A divergência nos conceitos, métodos e parâmetros adotados por diferentes órgãos, em comparação à Administração Pública direta, que segue as orientações da SEGES, evidencia um potencial risco. Desalinhamentos na interpretação e na aplicação dos critérios para aferição dos valores podem levar a imprecisões e, consequentemente, a responsabilizações por parte dos gestores e demais envolvidos no processo de contratação. Por outro lado, temos que as particularidades da Administração podem exigir que determinados ramos de atividade sejam ampliados ou regulamentados de forma diferente. Por exemplo, um hospital que compra medicamentos pode enfrentar dificuldades se todos os medicamentos forem restritos a um único ramo de atividade, comprometendo sua capacidade de suprimento. Assim, fica a questão: até onde a Administração pode chegar na regulamentação do ramo de atividade?

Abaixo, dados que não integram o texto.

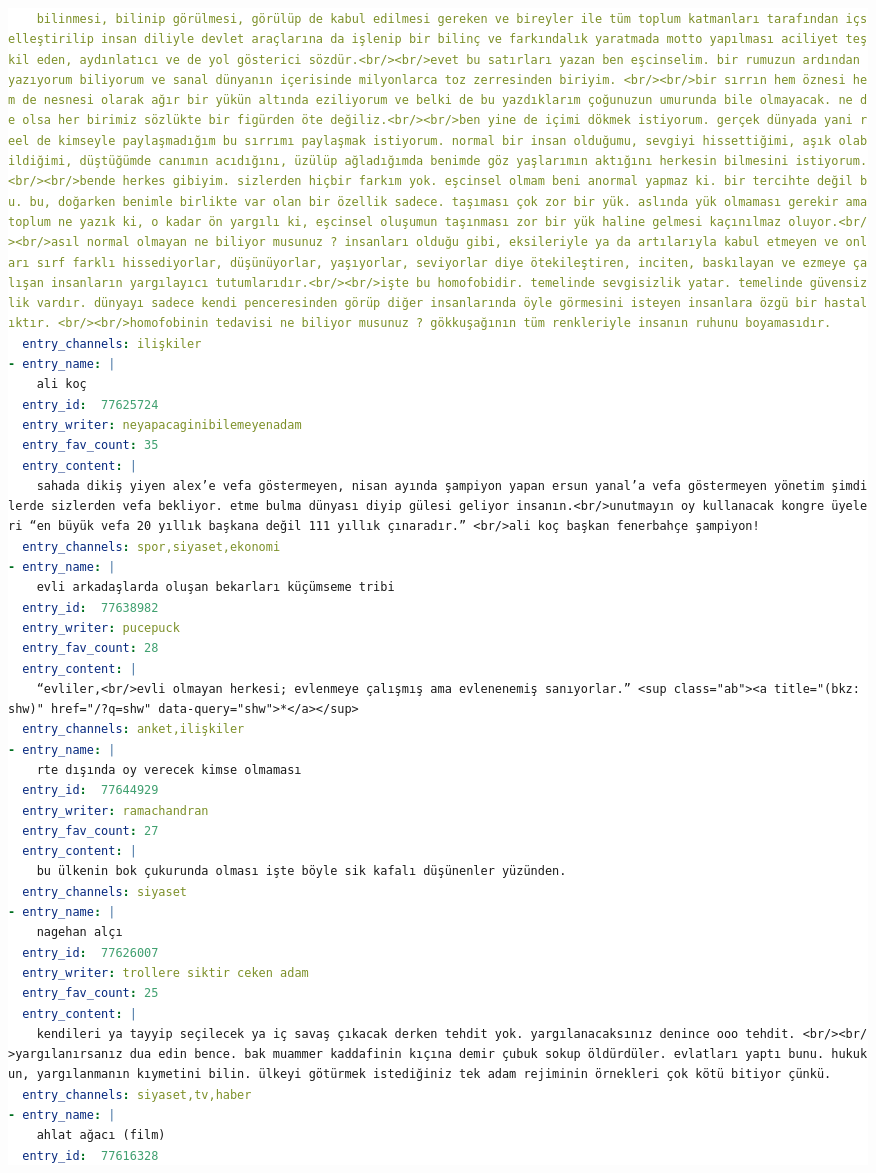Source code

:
 ```yaml
    bilinmesi, bilinip görülmesi, görülüp de kabul edilmesi gereken ve bireyler ile tüm toplum katmanları tarafından içselleştirilip insan diliyle devlet araçlarına da işlenip bir bilinç ve farkındalık yaratmada motto yapılması aciliyet teşkil eden, aydınlatıcı ve de yol gösterici sözdür.<br/><br/>evet bu satırları yazan ben eşcinselim. bir rumuzun ardından yazıyorum biliyorum ve sanal dünyanın içerisinde milyonlarca toz zerresinden biriyim. <br/><br/>bir sırrın hem öznesi hem de nesnesi olarak ağır bir yükün altında eziliyorum ve belki de bu yazdıklarım çoğunuzun umurunda bile olmayacak. ne de olsa her birimiz sözlükte bir figürden öte değiliz.<br/><br/>ben yine de içimi dökmek istiyorum. gerçek dünyada yani reel de kimseyle paylaşmadığım bu sırrımı paylaşmak istiyorum. normal bir insan olduğumu, sevgiyi hissettiğimi, aşık olabildiğimi, düştüğümde canımın acıdığını, üzülüp ağladığımda benimde göz yaşlarımın aktığını herkesin bilmesini istiyorum.<br/><br/>bende herkes gibiyim. sizlerden hiçbir farkım yok. eşcinsel olmam beni anormal yapmaz ki. bir tercihte değil bu. bu, doğarken benimle birlikte var olan bir özellik sadece. taşıması çok zor bir yük. aslında yük olmaması gerekir ama toplum ne yazık ki, o kadar ön yargılı ki, eşcinsel oluşumun taşınması zor bir yük haline gelmesi kaçınılmaz oluyor.<br/><br/>asıl normal olmayan ne biliyor musunuz ? insanları olduğu gibi, eksileriyle ya da artılarıyla kabul etmeyen ve onları sırf farklı hissediyorlar, düşünüyorlar, yaşıyorlar, seviyorlar diye ötekileştiren, inciten, baskılayan ve ezmeye çalışan insanların yargılayıcı tutumlarıdır.<br/><br/>işte bu homofobidir. temelinde sevgisizlik yatar. temelinde güvensizlik vardır. dünyayı sadece kendi penceresinden görüp diğer insanlarında öyle görmesini isteyen insanlara özgü bir hastalıktır. <br/><br/>homofobinin tedavisi ne biliyor musunuz ? gökkuşağının tüm renkleriyle insanın ruhunu boyamasıdır.
  entry_channels: ilişkiler
- entry_name: |
    ali koç
  entry_id:  77625724
  entry_writer: neyapacaginibilemeyenadam
  entry_fav_count: 35
  entry_content: |
    sahada dikiş yiyen alex’e vefa göstermeyen, nisan ayında şampiyon yapan ersun yanal’a vefa göstermeyen yönetim şimdilerde sizlerden vefa bekliyor. etme bulma dünyası diyip gülesi geliyor insanın.<br/>unutmayın oy kullanacak kongre üyeleri “en büyük vefa 20 yıllık başkana değil 111 yıllık çınaradır.” <br/>ali koç başkan fenerbahçe şampiyon!
  entry_channels: spor,siyaset,ekonomi
- entry_name: |
    evli arkadaşlarda oluşan bekarları küçümseme tribi
  entry_id:  77638982
  entry_writer: pucepuck
  entry_fav_count: 28
  entry_content: |
    “evliler,<br/>evli olmayan herkesi; evlenmeye çalışmış ama evlenenemiş sanıyorlar.” <sup class="ab"><a title="(bkz: shw)" href="/?q=shw" data-query="shw">*</a></sup>
  entry_channels: anket,ilişkiler
- entry_name: |
    rte dışında oy verecek kimse olmaması
  entry_id:  77644929
  entry_writer: ramachandran
  entry_fav_count: 27
  entry_content: |
    bu ülkenin bok çukurunda olması işte böyle sik kafalı düşünenler yüzünden.
  entry_channels: siyaset
- entry_name: |
    nagehan alçı
  entry_id:  77626007
  entry_writer: trollere siktir ceken adam
  entry_fav_count: 25
  entry_content: |
    kendileri ya tayyip seçilecek ya iç savaş çıkacak derken tehdit yok. yargılanacaksınız denince ooo tehdit. <br/><br/>yargılanırsanız dua edin bence. bak muammer kaddafinin kıçına demir çubuk sokup öldürdüler. evlatları yaptı bunu. hukukun, yargılanmanın kıymetini bilin. ülkeyi götürmek istediğiniz tek adam rejiminin örnekleri çok kötü bitiyor çünkü.
  entry_channels: siyaset,tv,haber
- entry_name: |
    ahlat ağacı (film)
  entry_id:  77616328
```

Um exemplo prático dessa complexidade é observado na utilização de sistemas distintos para a seleção de fornecedores e para a gestão de contratos. Enquanto o Compras.gov.br, utilizado no metaprocesso de seleção do fornecedor, baseia-se no Padrão Descritivo de Materiais (PDM) ou na descrição dos serviços conforme os sistemas de catalogação do governo federal, os sistemas de gestão de contratos podem adotar critérios completamente diferentes, como contas contábeis, classificações do Manual de Contabilidade Aplicada ao Setor Público (MCASP) ou ainda cada ente regulamentar.

Esse cenário aponta para a necessidade urgente de harmonização entre os sistemas e conceitos utilizados pela Administração Pública, para evitar discrepâncias que possam afetar a eficiência e a legalidade dos processos de contratação. A definição de ramo de atividade, conforme estabelecido pela Instrução Normativa SEGES/ME nº 67/2021, é apenas um exemplo de como a falta de uniformidade pode gerar complicações práticas, ressaltando a importância de uma abordagem mais integrada e coerente na aplicação das regras de licitação e contratação pública.

Em resumo, enquanto a Lei 14.133/2021 representa um avanço significativo na gestão de licitações e contratos administrativos, a experiência prática de sua implementação destaca a necessidade de diálogo e cooperação entre os diferentes níveis da administração pública. A busca por clareza, objetividade e humanização no texto legal não apenas facilita sua compreensão e aplicação, mas também contribui para a construção de um sistema de contratação pública mais eficiente e justo. Se o seu órgão recepcionou a Instrução Normativa SEGES/ME nº 67/2021, é bom verificar se a aferição está de acordo com o conceito de ramos de atividade definido na normativa.


Autoria: Maike Marques é administrador, formado pela Pontifícia Universidade Católica - PUC Campinas (2008). MBA em Gestão Pública, pela UniBF (2021). Oficial da reserva do Exército Brasileiro (2018), com mais de 10 anos de experiência na área de contratação pública. Pregoeiro e especialista na área de licitações e contratos públicos, com amplo conhecimento no Portal de Compras do Governo Federal.